Short Stories & Flash Fiction :: Teeth Like A Burnt Fence

Teeth Like A Burnt Fence

I was sitting in the park by the fountain just as the voice on the phone had told me. It may have been distorted in some nefarious way but I knew who it was. I should have known this would happen from the moment he stepped into my practice. Teeth like a burnt fence. Asking me for help. Begging me for help. Paying me for help.

I picked up the suitcase, peeled it off my left leg, the sweat sticking it to the skin. That was part of the deal, showing the world my sporadically hairy legs. People were tending to stare as they meandered past, some on bikes, some with dogs. All of them were wondering the same thing – will the man in the tight pink speedos go swimming in the fountain. Even I didn’t know the answer to that. Yet.

That was also part of deal, to show the world the rest of my sporadically hairy body.

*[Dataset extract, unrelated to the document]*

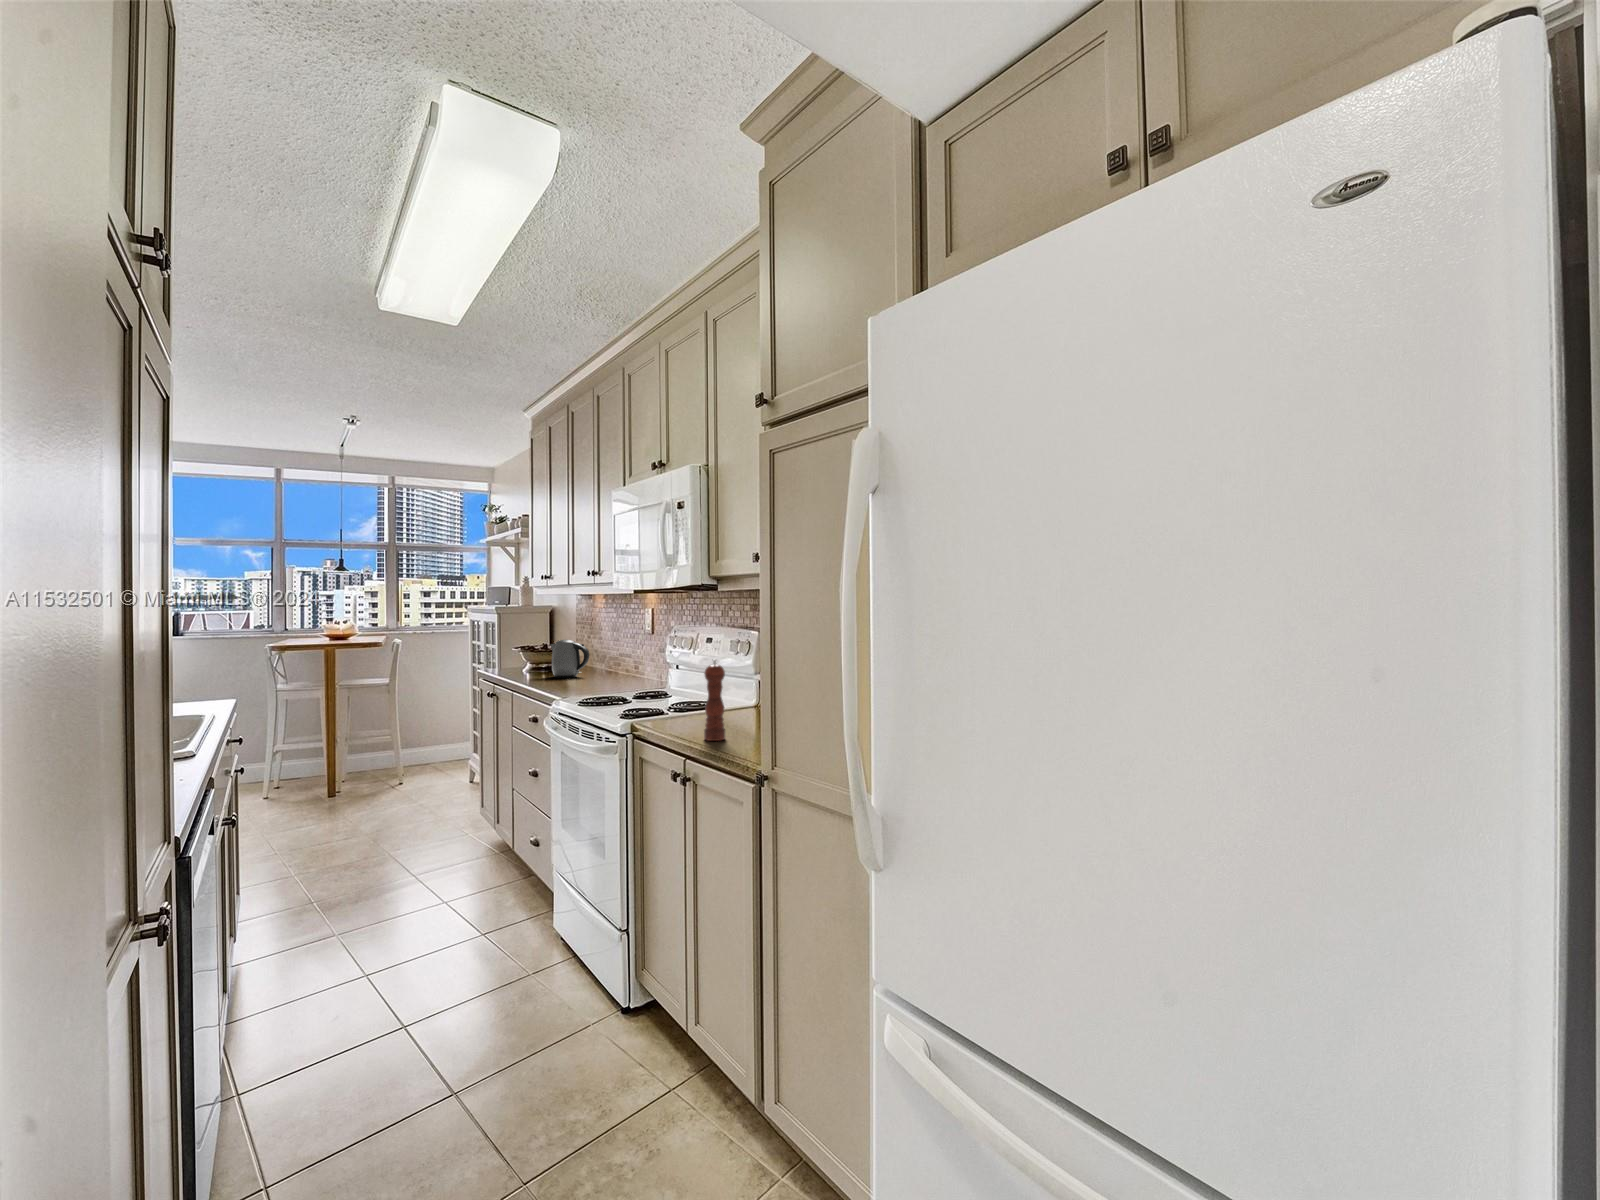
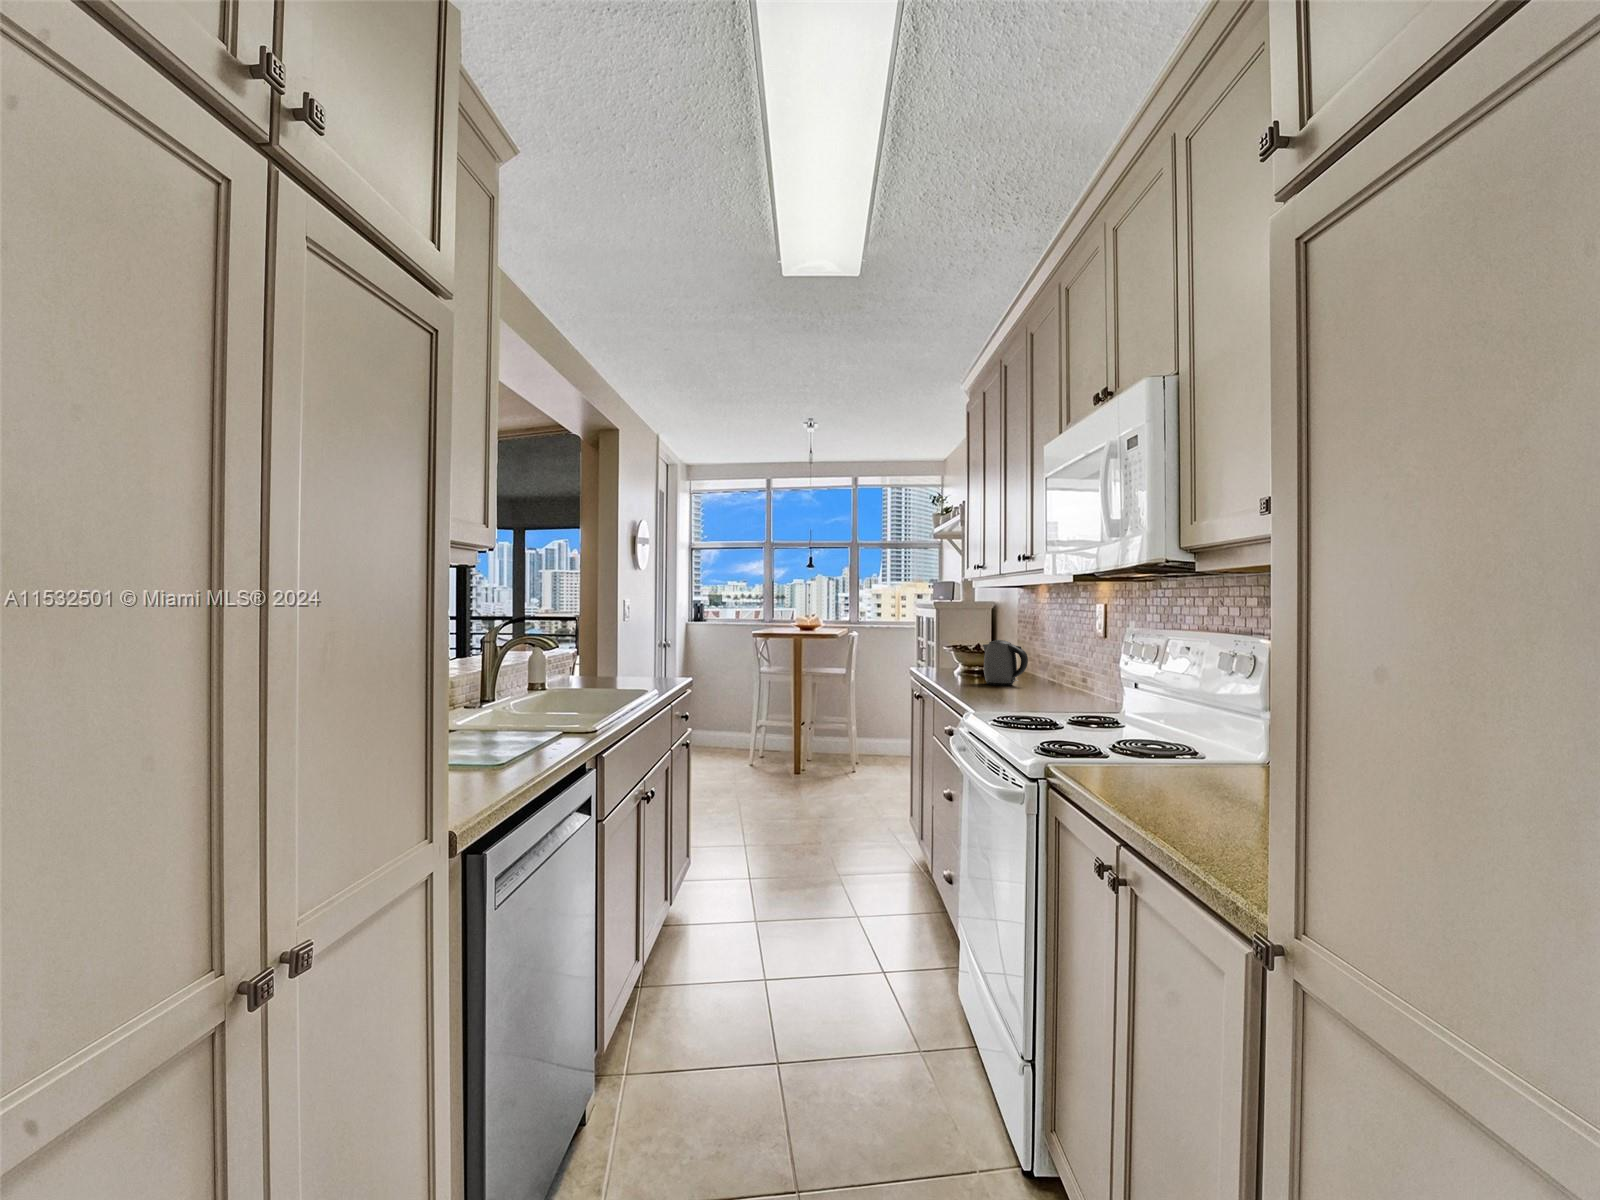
pepper mill: present [704,659,726,741] -> none [1152,685,1192,825]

Well, I say deal but I suppose the technical term for it would be blackmail.

“You’ll pay for this,” he said, running up behind me and jabbing his fist into my ribs.

I turned around to find him wearing a ski mask, just two eyes and a mouth poking out. He must have been wearing it for a while because the mask, combined with the heat of the summer’s day had caused him to sweat, big patches under each arm, down his chest and at his crotch.

“That’s why I’m here,” I said. “Why have you bothered with the mask? I know it’s you.”

“This isn’t for your benefit,” he sneered, his lip curling up in the corner and revealing the perfect veneer of his new smile. “This is in case you decided to be stupid and talk to the police.”

It was hardly likely, I had brought this upon myself. He was one of those patients who wanted a complete reconstruction of his smile. Drill his teeth down to little pegs then attach crowns over the top. I was convinced, absolutely convinced that he was the man who’d run off with my wife. At the time.

So when he said he wanted to sleep through the procedure it was a gift horse I could not look in the mouth, so to speak. Under he went. And I kept him under. For days until I had fashioned and attached a new set of teeth into his mouth. Not porcelain, not gold but wood. Couldn’t really be bothered to varnish them but in every other way they were perfect.

Needless to say when he woke up he was less than impressed and I was more than a little mortified when I found out that he wasn’t the man who ran off with my wife.

“So here we are,” I said. “After all these hoops you’ve made me jump through, all the humiliation. Can we just get this over with?”

“Is it all there?” he motioned towards the suitcase.

“Yes.”

“All four hundred and fifty thousand?”

“Yes, all of it. All of my money, my livelihood, everything now please can we get this over with?”

“There’s just one thing,” he smiled widely, the grain of the wood easily visible. “Your wife says hi.”

“What?” I stared into his eyes, looking for the lie but I couldn’t see it.

“Mary says that all this,” he pointed as his teeth. “All this just made it easier to get the cash from you.”

I had planned to do it anyway, to teach him a lesson, to make myself feel better or just for the hell of it but it wasn’t until that moment that I knew I was actually going to go through with it.

Without a word I handed him the case. He eagerly placed it on the edge of the fountain and opened the lid. Inside were many, many bundles of paper and printed on each one was a picture of his beautiful brown smile.

His head snapped from the suitcase to me and he started to shout but I was ready. I’d picked up the only two things I needed, threw the accelerant in the general vicinity of his mouth and he stopped shouting in a spluttering rage. I lunged forward like an expert swordsman, shoving the electric lighter into his mouth.

The same one my wife had bought to light the gas hobs in the house, the long, pencil like shape perfect for this and I pressed the button. It crackled into life and with a whooooof I really did give him teeth like a burnt fence.